When Riot Games revealed that a League of Legends: Wild Rift advertisement used fully AI generated animation, the internet lit up in debate. For many, it was a clear sign of how quickly companies might abandon human creativity for cheaper, faster alternatives. The backlash echoed earlier controversies, like Marvel’s AI made opening sequence for Secret Invasion or Netflix’s short The Dog & the Boy, which replaced background artists with machine made backgrounds. Each case showed that audiences weren’t impressed, in fact, they felt somewhat cheated.
AI image generators like MidJourney and Stable Diffusion work by pulling and remixing from the work of millions of real artists, usually without permission or pay. Still, millions of people use them because they can spit out ten pictures in seconds. But quantity does not equal quality. Even casual, non-artistic audiences can spot the mistakes: characters with seven fingers, jewelry melting into skin, materials twisting in ways that defy physics… When used in professional settings, these flaws are so strange looking that they break immersion.
The intent behind the work is another problem. Artists design with a certain purpose in mind, whether that’s building emotional resonance or communicating their story through certain visual choices. AI does not “intend” anything. It mirrors patterns without understanding them fully, which is why the Secret Invasion intro felt incredibly hollow to many. In stark contrast, projects like Arcane or Breath of the Wild succeed because every visual decision, from the composition to color, was shaped by people with a specific vision.

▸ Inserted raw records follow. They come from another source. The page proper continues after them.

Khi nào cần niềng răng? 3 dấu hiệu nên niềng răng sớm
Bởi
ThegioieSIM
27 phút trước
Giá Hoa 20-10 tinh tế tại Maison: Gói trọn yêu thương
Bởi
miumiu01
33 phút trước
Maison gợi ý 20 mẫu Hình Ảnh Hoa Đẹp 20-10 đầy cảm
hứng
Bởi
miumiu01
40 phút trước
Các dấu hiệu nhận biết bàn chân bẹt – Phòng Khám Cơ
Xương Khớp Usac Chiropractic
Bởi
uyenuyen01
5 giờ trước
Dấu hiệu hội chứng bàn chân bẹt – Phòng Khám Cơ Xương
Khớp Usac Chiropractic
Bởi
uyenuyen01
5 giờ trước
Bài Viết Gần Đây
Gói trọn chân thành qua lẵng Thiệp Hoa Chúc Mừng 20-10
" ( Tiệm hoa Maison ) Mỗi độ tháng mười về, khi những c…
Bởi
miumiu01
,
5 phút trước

Not every studio is rushing to replace artists though. Sony Pictures Animation tested AI tools during the making of Spider-Man: Across the Spider-verse, but only to handle repetitive technical tasks. Additionally, the unique look of the film came from hundreds of artists pushing their creative boundaries and not from a pre-designed algorithm. Alongside this, Nintendo and Blizzard have also kept their art teams at the center of production, showing that companies can resist the pressure to cut corners.
In the end, artists looking for work shouldn’t panic, as most employers will realize their irreplaceability. AI might flood the market with cheap imitations, but art with intention will always outshine that convenience. It’s what audiences connect with, after all.